---------- Textauszug
Die Beispiele zeigen: Der rechtliche Hintergrund ist in Konfliktfällen wissenswert. Oft sind in solchen Situationen aber besonders die kommunikativen und pädagogischen Fähigkeiten von Berufsbildnerinnen und Berufsbildnern gefragt.

Der Lehrvertrag

Der Lehrvertrag ist ein Arbeitsvertrag, bei dem die Ausbildung im Vordergrund steht und der in der Regel mit jugendlichen Arbeitnehmenden (sowie ihrer gesetzlichen Vertretung) abgeschlossen wird. Diese Besonderheiten bringen es mit sich, dass er klaren gesetzlichen Regelungen unterliegt (Art. 344–346a OR) und von der kantonalen Aufsichtsbehörde genehmigt werden muss. Es besteht ein gesamtschweizerisch einheitliches Formular, das unter http://lv.dbk.ch heruntergeladen werden kann.
--------------------
---------- Datenteil
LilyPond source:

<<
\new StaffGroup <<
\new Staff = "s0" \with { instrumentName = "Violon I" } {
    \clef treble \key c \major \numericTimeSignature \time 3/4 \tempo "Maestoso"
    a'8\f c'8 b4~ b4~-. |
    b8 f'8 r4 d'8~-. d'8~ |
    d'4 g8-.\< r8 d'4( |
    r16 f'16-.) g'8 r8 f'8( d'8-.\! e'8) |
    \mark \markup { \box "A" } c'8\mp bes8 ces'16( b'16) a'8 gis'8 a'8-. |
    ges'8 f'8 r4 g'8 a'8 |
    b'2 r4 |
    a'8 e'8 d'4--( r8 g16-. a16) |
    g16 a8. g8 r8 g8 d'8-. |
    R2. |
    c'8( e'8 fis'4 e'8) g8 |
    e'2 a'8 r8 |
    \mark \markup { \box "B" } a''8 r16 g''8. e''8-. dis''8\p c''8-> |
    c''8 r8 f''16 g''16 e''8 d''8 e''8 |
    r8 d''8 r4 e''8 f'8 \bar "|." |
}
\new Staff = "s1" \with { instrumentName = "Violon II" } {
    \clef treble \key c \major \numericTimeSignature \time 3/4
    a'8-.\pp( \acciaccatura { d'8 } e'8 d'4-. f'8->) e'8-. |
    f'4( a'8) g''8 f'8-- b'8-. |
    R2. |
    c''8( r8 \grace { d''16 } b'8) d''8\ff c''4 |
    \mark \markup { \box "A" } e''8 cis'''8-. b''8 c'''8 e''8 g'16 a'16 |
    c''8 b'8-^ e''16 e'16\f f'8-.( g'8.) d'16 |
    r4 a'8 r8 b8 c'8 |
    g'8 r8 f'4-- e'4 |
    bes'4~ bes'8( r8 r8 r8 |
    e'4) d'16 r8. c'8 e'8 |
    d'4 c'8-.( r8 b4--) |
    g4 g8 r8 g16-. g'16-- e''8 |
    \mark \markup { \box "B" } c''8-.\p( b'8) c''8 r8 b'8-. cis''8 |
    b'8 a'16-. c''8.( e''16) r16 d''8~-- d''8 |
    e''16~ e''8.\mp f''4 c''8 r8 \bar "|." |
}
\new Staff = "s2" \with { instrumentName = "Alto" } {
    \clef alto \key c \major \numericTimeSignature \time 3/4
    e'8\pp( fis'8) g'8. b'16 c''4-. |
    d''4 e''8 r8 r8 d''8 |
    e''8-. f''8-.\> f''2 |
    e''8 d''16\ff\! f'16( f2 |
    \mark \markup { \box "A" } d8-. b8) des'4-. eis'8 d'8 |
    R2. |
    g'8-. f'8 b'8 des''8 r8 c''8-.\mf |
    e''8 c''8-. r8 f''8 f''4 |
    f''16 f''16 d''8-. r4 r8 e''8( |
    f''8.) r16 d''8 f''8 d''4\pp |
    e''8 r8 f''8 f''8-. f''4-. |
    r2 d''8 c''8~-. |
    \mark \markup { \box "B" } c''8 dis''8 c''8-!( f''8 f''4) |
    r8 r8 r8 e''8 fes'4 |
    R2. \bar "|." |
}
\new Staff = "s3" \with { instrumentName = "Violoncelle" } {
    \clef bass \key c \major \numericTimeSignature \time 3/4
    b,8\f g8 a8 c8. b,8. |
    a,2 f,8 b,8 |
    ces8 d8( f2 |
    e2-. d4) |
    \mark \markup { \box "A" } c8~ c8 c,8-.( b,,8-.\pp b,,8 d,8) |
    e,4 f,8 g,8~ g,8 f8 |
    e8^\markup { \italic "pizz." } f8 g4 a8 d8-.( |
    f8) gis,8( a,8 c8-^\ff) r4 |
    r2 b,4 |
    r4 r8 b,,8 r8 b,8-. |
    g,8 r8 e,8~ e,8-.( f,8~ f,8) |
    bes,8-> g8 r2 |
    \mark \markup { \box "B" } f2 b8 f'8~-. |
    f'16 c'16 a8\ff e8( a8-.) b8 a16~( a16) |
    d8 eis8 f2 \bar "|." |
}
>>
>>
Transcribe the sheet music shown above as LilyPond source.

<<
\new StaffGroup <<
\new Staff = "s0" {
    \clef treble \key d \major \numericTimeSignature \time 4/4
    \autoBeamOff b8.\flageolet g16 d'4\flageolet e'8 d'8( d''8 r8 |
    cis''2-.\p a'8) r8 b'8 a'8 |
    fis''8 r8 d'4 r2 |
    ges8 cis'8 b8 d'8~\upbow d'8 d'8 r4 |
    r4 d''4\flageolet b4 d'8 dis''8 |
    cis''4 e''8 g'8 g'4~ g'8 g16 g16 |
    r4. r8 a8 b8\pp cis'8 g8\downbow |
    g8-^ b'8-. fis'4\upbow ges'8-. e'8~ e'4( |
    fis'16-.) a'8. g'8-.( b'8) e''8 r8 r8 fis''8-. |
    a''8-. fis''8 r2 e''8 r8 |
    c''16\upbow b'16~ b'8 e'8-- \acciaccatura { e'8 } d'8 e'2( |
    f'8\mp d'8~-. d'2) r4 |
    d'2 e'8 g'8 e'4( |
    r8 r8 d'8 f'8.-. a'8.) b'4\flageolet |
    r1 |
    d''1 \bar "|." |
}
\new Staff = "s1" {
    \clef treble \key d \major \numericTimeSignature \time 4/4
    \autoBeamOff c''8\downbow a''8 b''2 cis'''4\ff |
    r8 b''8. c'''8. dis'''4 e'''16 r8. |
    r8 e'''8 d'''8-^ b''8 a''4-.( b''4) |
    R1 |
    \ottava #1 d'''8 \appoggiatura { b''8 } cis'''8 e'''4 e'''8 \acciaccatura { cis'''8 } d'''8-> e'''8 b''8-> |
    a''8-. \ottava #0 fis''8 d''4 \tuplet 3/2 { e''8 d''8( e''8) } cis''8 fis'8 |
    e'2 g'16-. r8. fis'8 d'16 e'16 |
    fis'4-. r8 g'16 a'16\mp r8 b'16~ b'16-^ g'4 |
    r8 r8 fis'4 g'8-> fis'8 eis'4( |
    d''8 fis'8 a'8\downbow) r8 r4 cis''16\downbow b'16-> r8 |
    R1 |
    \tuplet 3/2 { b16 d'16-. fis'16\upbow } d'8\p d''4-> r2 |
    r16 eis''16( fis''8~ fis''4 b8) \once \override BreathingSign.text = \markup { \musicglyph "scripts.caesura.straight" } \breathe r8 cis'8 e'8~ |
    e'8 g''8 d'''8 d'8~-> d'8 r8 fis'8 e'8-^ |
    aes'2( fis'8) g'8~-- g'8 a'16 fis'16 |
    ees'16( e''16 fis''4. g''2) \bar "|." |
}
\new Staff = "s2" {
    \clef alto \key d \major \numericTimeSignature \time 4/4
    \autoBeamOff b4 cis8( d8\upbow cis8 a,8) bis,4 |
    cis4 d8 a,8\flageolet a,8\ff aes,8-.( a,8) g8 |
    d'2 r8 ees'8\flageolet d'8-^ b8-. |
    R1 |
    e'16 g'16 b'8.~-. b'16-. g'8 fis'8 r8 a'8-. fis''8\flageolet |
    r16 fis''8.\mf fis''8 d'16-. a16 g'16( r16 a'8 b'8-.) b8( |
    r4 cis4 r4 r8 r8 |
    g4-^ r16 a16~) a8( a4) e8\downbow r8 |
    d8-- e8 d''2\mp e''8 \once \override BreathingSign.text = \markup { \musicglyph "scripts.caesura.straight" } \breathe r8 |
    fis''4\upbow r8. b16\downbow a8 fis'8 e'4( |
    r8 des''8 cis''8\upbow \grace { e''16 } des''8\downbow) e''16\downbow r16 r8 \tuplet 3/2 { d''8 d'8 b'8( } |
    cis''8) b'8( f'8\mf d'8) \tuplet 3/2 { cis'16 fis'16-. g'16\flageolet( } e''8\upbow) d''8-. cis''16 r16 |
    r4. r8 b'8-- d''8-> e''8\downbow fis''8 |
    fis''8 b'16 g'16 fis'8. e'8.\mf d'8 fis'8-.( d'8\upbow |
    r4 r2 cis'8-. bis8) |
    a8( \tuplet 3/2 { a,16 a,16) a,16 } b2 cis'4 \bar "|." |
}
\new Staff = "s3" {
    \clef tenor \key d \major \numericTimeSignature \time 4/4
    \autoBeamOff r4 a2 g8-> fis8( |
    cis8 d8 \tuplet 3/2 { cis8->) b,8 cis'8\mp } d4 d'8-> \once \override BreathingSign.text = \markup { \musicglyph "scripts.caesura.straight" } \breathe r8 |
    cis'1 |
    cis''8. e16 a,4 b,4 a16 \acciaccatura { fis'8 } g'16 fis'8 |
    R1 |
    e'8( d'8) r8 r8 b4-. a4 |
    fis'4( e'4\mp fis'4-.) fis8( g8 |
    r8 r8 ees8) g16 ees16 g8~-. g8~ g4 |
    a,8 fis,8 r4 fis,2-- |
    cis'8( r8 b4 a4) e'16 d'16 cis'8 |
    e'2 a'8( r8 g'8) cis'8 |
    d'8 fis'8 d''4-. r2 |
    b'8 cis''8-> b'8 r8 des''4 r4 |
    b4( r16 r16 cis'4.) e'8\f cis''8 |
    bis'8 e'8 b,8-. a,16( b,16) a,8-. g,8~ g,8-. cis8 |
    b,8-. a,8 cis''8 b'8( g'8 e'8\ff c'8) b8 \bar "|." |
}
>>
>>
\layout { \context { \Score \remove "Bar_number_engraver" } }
--------------------
Zu bearbeiten
[1] Schreiben Sie aus dem Textauszug zum Lehrvertrag den Abschnitt ab, der mit „Die Beispiele zeigen: Der“ einsetzt und bis einschließlich „heruntergeladen werden kann.“ reicht.
[2] Welche Behörde muss den Lehrvertrag laut dem Textauszug genehmigen?
[3] Fassen Sie den Textauszug zum Lehrvertrag in zwei Sätzen zusammen.

Antworten je Aufgabe
[1]
Die Beispiele zeigen: Der rechtliche Hintergrund ist in Konfliktfällen wissenswert. Oft sind in solchen Situationen aber besonders die kommunikativen und pädagogischen Fähigkeiten von Berufsbildnerinnen und Berufsbildnern gefragt.

Der Lehrvertrag

Der Lehrvertrag ist ein Arbeitsvertrag, bei dem die Ausbildung im Vordergrund steht und der in der Regel mit jugendlichen Arbeitnehmenden (sowie ihrer gesetzlichen Vertretung) abgeschlossen wird. Diese Besonderheiten bringen es mit sich, dass er klaren gesetzlichen Regelungen unterliegt (Art. 344–346a OR) und von der kantonalen Aufsichtsbehörde genehmigt werden muss. Es besteht ein gesamtschweizerisch einheitliches Formular, das unter http://lv.dbk.ch heruntergeladen werden kann.

[2] Die kantonale Aufsichtsbehörde.

[3] In Konfliktfällen ist der rechtliche Hintergrund wissenswert, oft sind jedoch vor allem die kommunikativen und pädagogischen Fähigkeiten von Berufsbildnerinnen und Berufsbildnern gefragt. Der Lehrvertrag ist ein Arbeitsvertrag mit Schwerpunkt auf der Ausbildung, der meist mit Jugendlichen abgeschlossen wird, klaren gesetzlichen Regelungen unterliegt, von der kantonalen Aufsichtsbehörde genehmigt werden muss und auf einem gesamtschweizerisch einheitlichen Formular beruht.